**Task brief:**
State how many lines in the rows below contain the string "kern", treating uppercase and lowercase letters as distinct. Give only the number.

**Data records:**

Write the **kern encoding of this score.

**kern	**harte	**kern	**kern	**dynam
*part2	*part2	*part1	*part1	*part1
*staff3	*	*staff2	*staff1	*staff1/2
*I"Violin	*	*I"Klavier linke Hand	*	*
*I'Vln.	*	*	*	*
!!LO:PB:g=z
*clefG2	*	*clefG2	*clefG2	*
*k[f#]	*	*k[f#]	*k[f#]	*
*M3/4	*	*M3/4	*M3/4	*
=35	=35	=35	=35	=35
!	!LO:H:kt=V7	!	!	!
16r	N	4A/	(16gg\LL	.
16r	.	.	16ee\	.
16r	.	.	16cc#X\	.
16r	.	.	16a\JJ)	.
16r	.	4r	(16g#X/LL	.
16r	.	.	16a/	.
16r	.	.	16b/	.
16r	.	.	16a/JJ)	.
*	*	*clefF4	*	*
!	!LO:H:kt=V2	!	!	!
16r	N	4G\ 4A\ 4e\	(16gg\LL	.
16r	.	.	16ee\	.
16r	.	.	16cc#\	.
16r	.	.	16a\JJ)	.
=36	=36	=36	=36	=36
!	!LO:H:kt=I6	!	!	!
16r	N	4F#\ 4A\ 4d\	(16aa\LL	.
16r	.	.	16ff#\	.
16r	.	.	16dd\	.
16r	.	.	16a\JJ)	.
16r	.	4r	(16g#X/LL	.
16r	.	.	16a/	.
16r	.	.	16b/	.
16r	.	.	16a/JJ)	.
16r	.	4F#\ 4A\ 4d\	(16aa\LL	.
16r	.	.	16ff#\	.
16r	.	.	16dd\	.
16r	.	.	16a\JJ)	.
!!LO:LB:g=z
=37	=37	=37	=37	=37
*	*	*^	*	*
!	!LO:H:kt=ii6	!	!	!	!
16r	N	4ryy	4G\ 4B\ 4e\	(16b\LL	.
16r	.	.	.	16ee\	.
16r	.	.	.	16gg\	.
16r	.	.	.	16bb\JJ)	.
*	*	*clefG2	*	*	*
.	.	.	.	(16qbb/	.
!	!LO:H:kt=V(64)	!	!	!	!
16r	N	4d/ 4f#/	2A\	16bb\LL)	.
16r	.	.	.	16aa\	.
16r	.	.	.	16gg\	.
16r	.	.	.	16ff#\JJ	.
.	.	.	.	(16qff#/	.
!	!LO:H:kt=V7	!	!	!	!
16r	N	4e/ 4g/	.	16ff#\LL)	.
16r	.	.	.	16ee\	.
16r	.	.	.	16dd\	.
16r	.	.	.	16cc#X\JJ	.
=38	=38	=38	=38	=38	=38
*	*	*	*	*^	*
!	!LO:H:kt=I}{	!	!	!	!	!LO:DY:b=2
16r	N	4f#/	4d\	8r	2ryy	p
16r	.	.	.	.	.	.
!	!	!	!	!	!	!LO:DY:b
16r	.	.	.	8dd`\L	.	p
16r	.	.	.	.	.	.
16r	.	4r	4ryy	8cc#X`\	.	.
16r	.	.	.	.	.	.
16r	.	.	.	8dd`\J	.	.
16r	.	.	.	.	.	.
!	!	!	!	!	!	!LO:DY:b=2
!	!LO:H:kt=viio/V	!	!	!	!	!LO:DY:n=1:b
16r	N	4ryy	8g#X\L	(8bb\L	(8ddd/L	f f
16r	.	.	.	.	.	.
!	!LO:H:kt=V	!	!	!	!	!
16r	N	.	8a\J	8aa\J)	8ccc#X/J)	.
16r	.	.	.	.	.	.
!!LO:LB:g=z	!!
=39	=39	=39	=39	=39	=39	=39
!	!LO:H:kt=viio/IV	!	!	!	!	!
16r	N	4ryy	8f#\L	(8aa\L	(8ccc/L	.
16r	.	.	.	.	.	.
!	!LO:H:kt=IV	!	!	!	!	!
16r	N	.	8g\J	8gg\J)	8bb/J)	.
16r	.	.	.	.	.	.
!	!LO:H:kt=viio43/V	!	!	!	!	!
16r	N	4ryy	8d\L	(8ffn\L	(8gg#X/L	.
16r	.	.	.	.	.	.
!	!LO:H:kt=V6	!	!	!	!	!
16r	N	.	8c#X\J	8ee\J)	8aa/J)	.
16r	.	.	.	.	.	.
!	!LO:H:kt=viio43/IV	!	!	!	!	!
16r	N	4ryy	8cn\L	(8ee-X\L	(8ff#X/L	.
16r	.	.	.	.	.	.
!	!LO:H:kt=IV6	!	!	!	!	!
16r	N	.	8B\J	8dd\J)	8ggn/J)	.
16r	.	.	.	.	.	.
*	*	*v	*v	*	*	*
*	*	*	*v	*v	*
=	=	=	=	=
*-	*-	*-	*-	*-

**Solution to the exercise:**
2